### EXERCISE TASK
Print the following lines exactly as they appear.

..........

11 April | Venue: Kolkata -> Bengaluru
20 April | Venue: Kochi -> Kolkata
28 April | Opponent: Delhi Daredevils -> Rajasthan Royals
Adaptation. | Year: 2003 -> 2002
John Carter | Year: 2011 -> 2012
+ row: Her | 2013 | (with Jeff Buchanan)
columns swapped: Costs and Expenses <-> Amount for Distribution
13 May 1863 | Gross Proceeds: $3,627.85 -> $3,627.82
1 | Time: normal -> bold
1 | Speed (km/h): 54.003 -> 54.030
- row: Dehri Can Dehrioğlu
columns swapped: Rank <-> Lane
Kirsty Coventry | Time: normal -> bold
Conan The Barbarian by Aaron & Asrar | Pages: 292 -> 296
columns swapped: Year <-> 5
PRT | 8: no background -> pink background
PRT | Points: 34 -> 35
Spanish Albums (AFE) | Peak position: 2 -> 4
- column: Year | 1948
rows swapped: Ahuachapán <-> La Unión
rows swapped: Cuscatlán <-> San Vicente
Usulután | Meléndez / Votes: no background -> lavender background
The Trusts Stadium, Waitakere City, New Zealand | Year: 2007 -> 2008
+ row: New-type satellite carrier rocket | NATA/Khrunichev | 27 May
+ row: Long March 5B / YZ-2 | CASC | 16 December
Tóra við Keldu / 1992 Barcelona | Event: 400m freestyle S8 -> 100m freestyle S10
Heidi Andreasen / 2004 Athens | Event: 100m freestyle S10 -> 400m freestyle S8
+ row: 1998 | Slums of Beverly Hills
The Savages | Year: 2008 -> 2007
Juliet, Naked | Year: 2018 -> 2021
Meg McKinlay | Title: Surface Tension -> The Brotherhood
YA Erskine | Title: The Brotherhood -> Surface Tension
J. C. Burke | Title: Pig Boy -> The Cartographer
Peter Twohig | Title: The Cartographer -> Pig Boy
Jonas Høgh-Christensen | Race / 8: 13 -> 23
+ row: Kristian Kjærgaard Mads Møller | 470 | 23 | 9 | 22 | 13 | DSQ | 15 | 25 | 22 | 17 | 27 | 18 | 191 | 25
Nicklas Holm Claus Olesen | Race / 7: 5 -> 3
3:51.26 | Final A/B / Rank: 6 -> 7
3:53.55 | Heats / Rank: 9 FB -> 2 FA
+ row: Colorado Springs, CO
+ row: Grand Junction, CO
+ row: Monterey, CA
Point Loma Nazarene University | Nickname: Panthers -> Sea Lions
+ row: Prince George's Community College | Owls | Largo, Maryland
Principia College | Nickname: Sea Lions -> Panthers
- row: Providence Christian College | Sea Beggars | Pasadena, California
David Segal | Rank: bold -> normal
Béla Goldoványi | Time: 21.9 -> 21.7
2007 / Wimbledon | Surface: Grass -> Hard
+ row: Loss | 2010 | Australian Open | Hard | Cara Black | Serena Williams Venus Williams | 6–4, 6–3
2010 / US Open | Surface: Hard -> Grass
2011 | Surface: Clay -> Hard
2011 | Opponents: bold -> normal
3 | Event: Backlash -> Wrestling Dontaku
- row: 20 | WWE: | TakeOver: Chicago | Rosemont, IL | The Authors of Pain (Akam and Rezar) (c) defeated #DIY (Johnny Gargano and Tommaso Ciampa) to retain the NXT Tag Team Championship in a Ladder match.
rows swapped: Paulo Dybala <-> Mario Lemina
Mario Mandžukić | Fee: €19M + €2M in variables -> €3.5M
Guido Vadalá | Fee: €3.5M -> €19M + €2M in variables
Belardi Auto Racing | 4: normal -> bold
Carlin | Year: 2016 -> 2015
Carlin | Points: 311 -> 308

..........

### SOLUTION
11 April | Venue: Kolkata -> Bengaluru
20 April | Venue: Kochi -> Kolkata
28 April | Opponent: Delhi Daredevils -> Rajasthan Royals
Adaptation. | Year: 2003 -> 2002
John Carter | Year: 2011 -> 2012
+ row: Her | 2013 | (with Jeff Buchanan)
columns swapped: Costs and Expenses <-> Amount for Distribution
13 May 1863 | Gross Proceeds: $3,627.85 -> $3,627.82
1 | Time: normal -> bold
1 | Speed (km/h): 54.003 -> 54.030
- row: Dehri Can Dehrioğlu
columns swapped: Rank <-> Lane
Kirsty Coventry | Time: normal -> bold
Conan The Barbarian by Aaron & Asrar | Pages: 292 -> 296
columns swapped: Year <-> 5
PRT | 8: no background -> pink background
PRT | Points: 34 -> 35
Spanish Albums (AFE) | Peak position: 2 -> 4
- column: Year | 1948
rows swapped: Ahuachapán <-> La Unión
rows swapped: Cuscatlán <-> San Vicente
Usulután | Meléndez / Votes: no background -> lavender background
The Trusts Stadium, Waitakere City, New Zealand | Year: 2007 -> 2008
+ row: New-type satellite carrier rocket | NATA/Khrunichev | 27 May
+ row: Long March 5B / YZ-2 | CASC | 16 December
Tóra við Keldu / 1992 Barcelona | Event: 400m freestyle S8 -> 100m freestyle S10
Heidi Andreasen / 2004 Athens | Event: 100m freestyle S10 -> 400m freestyle S8
+ row: 1998 | Slums of Beverly Hills
The Savages | Year: 2008 -> 2007
Juliet, Naked | Year: 2018 -> 2021
Meg McKinlay | Title: Surface Tension -> The Brotherhood
YA Erskine | Title: The Brotherhood -> Surface Tension
J. C. Burke | Title: Pig Boy -> The Cartographer
Peter Twohig | Title: The Cartographer -> Pig Boy
Jonas Høgh-Christensen | Race / 8: 13 -> 23
+ row: Kristian Kjærgaard Mads Møller | 470 | 23 | 9 | 22 | 13 | DSQ | 15 | 25 | 22 | 17 | 27 | 18 | 191 | 25
Nicklas Holm Claus Olesen | Race / 7: 5 -> 3
3:51.26 | Final A/B / Rank: 6 -> 7
3:53.55 | Heats / Rank: 9 FB -> 2 FA
+ row: Colorado Springs, CO
+ row: Grand Junction, CO
+ row: Monterey, CA
Point Loma Nazarene University | Nickname: Panthers -> Sea Lions
+ row: Prince George's Community College | Owls | Largo, Maryland
Principia College | Nickname: Sea Lions -> Panthers
- row: Providence Christian College | Sea Beggars | Pasadena, California
David Segal | Rank: bold -> normal
Béla Goldoványi | Time: 21.9 -> 21.7
2007 / Wimbledon | Surface: Grass -> Hard
+ row: Loss | 2010 | Australian Open | Hard | Cara Black | Serena Williams Venus Williams | 6–4, 6–3
2010 / US Open | Surface: Hard -> Grass
2011 | Surface: Clay -> Hard
2011 | Opponents: bold -> normal
3 | Event: Backlash -> Wrestling Dontaku
- row: 20 | WWE: | TakeOver: Chicago | Rosemont, IL | The Authors of Pain (Akam and Rezar) (c) defeated #DIY (Johnny Gargano and Tommaso Ciampa) to retain the NXT Tag Team Championship in a Ladder match.
rows swapped: Paulo Dybala <-> Mario Lemina
Mario Mandžukić | Fee: €19M + €2M in variables -> €3.5M
Guido Vadalá | Fee: €3.5M -> €19M + €2M in variables
Belardi Auto Racing | 4: normal -> bold
Carlin | Year: 2016 -> 2015
Carlin | Points: 311 -> 308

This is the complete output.